AAAR 34th Annual Conference
October 12 - October 16, 2015
Hyatt Regency
Minneapolis, Minnesota, USA
Abstract View
Characterization of Secondary Organic Aerosols Formed from the Photolysis of 2-Iodooctane/Air Mixtures Using 254nm Light
Iftikhar Awan, W. SEAN MCGIVERN, National Institute of Standards and Technology
Abstract Number: 726 Working Group: Aerosol Chemistry
Abstract The photolysis of alkyl iodides in air has been shown to be an excellent means to produce particles containing complex mixtures of oxygenated hydrocarbons in the laboratory. Previous work in our group has shown that photochemistry of peroxy radicals formed from the reaction of photolytically generated alkyl radicals with ambient oxygen has a significant impact on the condensed-phase product spectrum.
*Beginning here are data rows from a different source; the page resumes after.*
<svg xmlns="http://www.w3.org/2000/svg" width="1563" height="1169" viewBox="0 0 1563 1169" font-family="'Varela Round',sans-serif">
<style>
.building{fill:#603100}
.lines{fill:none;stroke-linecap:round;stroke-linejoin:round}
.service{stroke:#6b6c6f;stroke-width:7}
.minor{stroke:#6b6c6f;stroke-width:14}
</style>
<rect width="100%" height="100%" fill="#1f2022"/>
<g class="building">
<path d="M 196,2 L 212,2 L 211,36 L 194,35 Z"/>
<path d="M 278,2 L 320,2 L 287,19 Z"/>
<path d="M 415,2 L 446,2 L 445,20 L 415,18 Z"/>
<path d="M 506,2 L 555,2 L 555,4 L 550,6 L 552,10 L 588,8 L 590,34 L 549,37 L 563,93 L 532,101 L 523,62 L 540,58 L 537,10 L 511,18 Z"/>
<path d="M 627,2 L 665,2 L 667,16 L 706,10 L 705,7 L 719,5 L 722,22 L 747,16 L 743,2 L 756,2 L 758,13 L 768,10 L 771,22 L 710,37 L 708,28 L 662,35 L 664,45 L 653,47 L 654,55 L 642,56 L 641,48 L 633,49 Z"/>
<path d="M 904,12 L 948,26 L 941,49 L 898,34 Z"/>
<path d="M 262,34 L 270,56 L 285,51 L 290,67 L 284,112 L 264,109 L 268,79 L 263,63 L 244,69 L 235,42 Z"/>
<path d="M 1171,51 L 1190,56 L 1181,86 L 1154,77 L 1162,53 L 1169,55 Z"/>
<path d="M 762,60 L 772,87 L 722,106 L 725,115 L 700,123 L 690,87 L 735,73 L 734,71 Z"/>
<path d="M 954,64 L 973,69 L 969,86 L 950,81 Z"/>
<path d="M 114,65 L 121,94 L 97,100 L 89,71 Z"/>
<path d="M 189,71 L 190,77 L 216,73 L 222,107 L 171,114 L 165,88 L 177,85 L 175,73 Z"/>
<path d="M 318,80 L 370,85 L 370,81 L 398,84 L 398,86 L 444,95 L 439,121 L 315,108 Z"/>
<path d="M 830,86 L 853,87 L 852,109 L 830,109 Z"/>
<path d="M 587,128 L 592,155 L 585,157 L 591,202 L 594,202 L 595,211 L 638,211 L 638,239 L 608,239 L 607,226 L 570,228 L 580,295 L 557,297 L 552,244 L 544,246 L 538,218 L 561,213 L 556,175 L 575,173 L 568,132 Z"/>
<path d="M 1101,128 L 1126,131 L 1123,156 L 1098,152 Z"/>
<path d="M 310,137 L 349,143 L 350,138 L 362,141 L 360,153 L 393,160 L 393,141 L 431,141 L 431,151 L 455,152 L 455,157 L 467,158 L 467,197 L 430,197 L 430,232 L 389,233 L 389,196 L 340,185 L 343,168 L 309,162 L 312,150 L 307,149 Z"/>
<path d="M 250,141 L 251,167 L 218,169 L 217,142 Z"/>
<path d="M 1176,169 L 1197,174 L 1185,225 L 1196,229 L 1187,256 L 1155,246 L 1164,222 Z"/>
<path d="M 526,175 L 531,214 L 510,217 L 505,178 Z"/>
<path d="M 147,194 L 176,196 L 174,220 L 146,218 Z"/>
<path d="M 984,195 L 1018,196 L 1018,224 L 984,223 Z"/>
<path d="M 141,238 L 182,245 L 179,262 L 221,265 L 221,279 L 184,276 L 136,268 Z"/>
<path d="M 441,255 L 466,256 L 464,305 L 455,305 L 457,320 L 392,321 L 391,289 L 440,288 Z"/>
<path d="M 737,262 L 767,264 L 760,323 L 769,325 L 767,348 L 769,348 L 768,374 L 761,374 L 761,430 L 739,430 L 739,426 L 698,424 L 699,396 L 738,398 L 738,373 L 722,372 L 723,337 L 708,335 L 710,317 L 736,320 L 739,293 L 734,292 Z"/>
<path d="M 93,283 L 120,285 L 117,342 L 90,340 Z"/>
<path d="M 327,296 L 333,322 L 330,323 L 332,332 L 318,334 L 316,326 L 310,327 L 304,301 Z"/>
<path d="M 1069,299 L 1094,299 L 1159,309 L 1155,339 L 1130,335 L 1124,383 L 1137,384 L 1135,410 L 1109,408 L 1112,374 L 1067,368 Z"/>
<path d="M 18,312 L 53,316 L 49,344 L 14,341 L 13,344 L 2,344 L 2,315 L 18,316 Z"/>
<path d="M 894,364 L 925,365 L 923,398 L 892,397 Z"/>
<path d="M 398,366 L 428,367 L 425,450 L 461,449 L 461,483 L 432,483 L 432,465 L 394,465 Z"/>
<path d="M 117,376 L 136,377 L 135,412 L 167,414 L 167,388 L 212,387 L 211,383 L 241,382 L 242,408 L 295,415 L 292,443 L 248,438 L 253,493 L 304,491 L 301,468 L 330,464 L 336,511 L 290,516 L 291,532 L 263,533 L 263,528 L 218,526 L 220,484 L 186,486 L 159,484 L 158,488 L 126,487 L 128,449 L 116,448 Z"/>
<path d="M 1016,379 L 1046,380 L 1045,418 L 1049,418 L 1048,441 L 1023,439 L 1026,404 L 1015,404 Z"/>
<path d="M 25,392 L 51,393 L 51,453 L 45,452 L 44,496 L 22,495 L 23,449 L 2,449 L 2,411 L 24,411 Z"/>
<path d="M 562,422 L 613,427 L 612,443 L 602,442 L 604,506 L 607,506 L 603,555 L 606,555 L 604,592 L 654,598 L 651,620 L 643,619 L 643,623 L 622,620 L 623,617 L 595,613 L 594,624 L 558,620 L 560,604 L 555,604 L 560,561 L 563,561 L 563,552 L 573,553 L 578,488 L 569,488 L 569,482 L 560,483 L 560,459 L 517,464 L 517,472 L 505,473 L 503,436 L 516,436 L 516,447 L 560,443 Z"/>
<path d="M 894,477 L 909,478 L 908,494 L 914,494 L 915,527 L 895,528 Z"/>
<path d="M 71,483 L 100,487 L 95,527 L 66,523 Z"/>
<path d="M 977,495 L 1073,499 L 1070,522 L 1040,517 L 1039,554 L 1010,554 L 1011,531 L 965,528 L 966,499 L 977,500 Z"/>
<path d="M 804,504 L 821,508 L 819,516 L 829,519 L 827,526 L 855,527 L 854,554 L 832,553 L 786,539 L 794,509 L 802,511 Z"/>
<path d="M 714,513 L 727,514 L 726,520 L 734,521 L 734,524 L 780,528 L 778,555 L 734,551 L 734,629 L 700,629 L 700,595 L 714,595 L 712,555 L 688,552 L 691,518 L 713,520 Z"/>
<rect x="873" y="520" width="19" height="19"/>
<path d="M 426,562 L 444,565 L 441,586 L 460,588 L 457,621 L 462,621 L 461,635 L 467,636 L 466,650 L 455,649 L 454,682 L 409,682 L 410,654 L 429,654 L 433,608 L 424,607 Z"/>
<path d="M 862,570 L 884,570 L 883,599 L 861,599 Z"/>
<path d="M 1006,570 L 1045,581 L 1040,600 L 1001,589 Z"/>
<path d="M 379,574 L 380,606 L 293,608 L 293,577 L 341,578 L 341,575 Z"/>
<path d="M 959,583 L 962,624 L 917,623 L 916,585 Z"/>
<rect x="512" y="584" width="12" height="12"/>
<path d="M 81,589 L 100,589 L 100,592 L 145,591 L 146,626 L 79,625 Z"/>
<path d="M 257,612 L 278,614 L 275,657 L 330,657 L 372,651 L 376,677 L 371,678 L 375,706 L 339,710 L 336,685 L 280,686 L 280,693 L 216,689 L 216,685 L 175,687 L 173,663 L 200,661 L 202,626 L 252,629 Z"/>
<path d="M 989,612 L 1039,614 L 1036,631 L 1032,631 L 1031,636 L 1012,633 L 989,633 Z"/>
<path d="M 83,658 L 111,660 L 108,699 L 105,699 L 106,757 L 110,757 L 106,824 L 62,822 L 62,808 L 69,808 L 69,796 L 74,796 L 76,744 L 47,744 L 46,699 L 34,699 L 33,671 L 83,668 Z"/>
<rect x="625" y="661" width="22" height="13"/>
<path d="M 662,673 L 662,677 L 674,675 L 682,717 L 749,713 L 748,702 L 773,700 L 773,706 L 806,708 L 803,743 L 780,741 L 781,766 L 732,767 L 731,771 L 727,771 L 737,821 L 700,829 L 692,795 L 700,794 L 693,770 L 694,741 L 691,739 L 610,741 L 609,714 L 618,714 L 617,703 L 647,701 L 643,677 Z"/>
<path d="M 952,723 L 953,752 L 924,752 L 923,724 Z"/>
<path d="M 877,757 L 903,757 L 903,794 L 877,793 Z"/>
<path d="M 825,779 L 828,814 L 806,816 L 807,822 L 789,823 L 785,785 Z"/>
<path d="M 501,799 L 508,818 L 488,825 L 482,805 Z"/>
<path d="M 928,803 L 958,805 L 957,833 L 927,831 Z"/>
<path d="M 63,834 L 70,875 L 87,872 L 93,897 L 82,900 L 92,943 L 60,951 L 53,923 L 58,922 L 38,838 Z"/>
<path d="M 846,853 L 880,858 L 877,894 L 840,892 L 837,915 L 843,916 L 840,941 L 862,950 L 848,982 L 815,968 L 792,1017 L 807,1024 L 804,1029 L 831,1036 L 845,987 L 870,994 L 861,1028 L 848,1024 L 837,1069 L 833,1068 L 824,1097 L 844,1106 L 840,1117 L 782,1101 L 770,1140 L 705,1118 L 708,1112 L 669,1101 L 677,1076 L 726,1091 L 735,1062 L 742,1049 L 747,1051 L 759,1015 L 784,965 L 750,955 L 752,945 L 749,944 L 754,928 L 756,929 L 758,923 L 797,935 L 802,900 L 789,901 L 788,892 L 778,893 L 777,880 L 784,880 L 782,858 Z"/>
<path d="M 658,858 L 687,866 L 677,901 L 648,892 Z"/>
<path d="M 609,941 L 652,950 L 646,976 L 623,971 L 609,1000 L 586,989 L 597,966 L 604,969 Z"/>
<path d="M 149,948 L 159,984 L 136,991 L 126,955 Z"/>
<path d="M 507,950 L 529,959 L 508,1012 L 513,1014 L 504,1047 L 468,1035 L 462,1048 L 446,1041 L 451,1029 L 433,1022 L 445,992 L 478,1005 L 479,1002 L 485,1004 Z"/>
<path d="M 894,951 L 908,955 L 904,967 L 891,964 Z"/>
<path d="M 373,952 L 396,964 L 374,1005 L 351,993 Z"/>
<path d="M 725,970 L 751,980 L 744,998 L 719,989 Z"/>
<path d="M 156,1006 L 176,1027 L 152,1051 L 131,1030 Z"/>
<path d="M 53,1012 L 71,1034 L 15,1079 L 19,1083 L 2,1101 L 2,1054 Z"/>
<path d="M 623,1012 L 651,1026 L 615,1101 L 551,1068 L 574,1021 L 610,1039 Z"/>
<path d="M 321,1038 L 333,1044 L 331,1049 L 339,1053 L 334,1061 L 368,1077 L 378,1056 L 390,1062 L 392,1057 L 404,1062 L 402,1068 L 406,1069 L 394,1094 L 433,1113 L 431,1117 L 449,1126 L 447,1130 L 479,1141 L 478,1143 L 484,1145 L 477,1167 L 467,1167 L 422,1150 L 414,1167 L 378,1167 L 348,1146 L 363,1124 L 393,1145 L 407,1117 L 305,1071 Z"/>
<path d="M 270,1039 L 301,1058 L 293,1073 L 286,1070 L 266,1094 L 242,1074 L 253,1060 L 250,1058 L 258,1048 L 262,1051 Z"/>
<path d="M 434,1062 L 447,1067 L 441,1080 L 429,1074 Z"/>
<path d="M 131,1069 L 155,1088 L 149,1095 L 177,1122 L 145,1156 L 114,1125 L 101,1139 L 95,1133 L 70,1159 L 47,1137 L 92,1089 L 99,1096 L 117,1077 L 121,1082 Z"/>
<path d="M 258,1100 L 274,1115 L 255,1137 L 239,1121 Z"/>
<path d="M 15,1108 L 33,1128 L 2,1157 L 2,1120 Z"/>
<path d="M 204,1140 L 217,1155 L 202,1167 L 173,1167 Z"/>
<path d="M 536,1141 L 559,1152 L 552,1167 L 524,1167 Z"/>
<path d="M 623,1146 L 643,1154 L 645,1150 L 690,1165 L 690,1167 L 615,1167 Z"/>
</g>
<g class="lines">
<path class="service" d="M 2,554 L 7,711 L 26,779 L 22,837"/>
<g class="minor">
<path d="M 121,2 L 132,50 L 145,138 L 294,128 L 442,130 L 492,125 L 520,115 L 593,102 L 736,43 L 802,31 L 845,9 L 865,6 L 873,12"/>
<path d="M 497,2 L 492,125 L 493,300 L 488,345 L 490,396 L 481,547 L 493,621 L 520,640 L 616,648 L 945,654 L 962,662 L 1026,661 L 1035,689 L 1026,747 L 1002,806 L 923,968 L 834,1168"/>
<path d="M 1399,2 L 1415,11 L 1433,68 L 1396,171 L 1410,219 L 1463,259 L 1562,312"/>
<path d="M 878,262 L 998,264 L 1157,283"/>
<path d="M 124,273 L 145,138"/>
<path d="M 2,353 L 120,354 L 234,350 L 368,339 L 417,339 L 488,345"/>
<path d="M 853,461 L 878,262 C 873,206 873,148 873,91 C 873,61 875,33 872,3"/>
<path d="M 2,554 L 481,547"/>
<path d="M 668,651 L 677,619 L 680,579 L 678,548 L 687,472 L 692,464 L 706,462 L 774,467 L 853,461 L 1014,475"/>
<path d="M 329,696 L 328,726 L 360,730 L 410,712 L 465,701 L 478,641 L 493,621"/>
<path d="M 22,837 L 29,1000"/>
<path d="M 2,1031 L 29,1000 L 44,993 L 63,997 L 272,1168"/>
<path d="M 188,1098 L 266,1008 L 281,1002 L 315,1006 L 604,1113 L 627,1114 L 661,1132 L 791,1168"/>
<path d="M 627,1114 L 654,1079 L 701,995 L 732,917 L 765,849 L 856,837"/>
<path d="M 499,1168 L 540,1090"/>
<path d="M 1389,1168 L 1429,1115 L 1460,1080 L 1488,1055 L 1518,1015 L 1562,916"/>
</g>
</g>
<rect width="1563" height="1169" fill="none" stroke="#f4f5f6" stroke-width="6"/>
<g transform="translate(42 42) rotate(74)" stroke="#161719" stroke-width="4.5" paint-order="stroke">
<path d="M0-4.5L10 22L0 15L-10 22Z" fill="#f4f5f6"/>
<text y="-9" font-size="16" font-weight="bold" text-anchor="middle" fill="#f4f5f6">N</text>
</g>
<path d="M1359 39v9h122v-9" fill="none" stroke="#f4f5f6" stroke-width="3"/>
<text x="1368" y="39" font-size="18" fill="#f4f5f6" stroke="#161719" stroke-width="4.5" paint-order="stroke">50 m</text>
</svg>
This work focuses on the use of 2-octyl radicals formed via 254 nm photolysis of the C-I bond in 2-iodooctane in the presence of oxygen in a laminar flow cell. Condensed-phase oxidation products were collected on a microquartz filter and extracted in acetonitrile via sonication. The extract was chemically characterized using derivatization techniques to examine the hydroxyl and carbonyl functional group distributions with high-performance liquid chromatography (HPLC) coupled to UV-Vis absorption detection and ESI/MS-MS to selectively probe carbonyl- and hydroxyl-containing molecules. The observed carbonyl- and hydroxyl-substituted products are derived in part from peroxy-peroxy reactions, as expected in such a NO¬x-free environment. However, in addition, photochemically induced reactions, which include direct 2-octyl peroxy radical isomerization via internal H-abstraction and reverse dissociation to form 2-octyl radical and O2, play a key role. The complexity of the product spectrum is derived from these various channels, which scramble radical sites and further propagate the oxidation than expected in the absence of light. A comparison of the product distribution obtained from the present study with the condensed-phase product distribution of 1-octyl radical reactions with oxygen under the same experimental conditions will also be presented, particularly noting the differing carbonyl distributions that likely reflect the relative stabilities of the initial radical species and carbonyl products.